(Task item A): In the Research Orchestration System description, what tool were the three agents built with?
(Task item B): Reproduce the stretch of the Research Orchestration System description from "Synthesizing findings across" through "searchable, embedded chunks.".
(Task item C): Pick up the Research Orchestration System description after its last sentence and keep writing it.

(Excerpted passage):
++++++++++
Research Orchestration System — Multi-Agent Literature Review and Claim Verification

Synthesizing findings across dozens of papers into a literature review takes researchers weeks. Cross-checking whether a specific claim holds up across the broader literature is equally time-consuming. The Research Orchestration System automates both tasks using three multi-step agents built using Elastic Agent Builder. These are specialized agents that search, synthesise, review, and verify each other's work. Currently running on ~200 Agentic AI papers (~5,000 full-text chunks) indexed in Elasticsearch, the system is corpus-agnostic. The included indexing pipeline converts any collection of PDFs into searchable, embedded chunks.
++++++++++
(Recorded information):

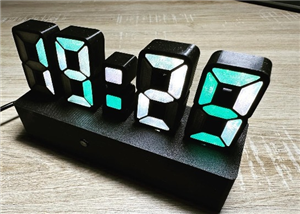
This screenshot has height=214, width=300. I want to click on wooden surface, so click(117, 194).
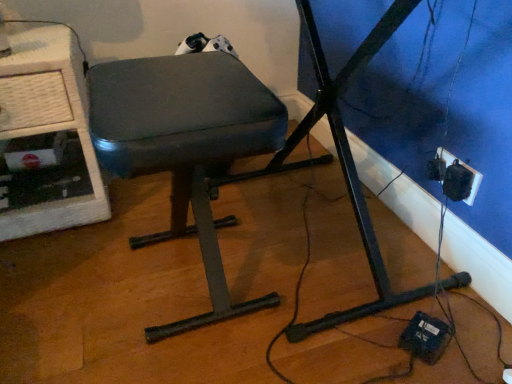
++++++++++
(Task answer A): Elastic Agent Builder

(Task answer B):
Synthesizing findings across dozens of papers into a literature review takes researchers weeks. Cross-checking whether a specific claim holds up across the broader literature is equally time-consuming. The Research Orchestration System automates both tasks using three multi-step agents built using Elastic Agent Builder. These are specialized agents that search, synthesise, review, and verify each other's work. Currently running on ~200 Agentic AI papers (~5,000 full-text chunks) indexed in Elasticsearch, the system is corpus-agnostic. The included indexing pipeline converts any collection of PDFs into searchable, embedded chunks.

(Task answer C):
Research Agent

Runs a six-step pipeline:

  • Plans sub-questions from user's query
  • Scopes the corpus using ES|QL analytics
  • Identifies key papers by citation count
  • Retrieves evidence using hybrid keyword + semantic search across full-text chunks
  • Cross-checks findings for contradictions by running targeted searches for opposing evidence
  • Synthesizes everything into a structured literature review with inline citations and confidence tags ([SUPPORTED], [CONTESTED], [INSUFFICIENT])

Review Agent

Evaluates research draft through seven verification steps:

  • Checks structural completeness
  • Batch-verifies all references exist via ES|QL
  • Audits confidence tags by verifying each claim
  • Spot-checks quantitative claims against source text
  • Identifies missing high-impact papers by comparing cited references against the most cited papers for the topic
  • Validates contradictions by independently searching corpus
  • Issues final verdict: 'PASS' or 'REVISION_NEEDED'

The Research Agent and Review Agent operate in an orchestrated loop; if the reviewer finds draft unsatisfactory, it sends back specific, actionable feedback, and the Research Agent revises accordingly, up to two iterations.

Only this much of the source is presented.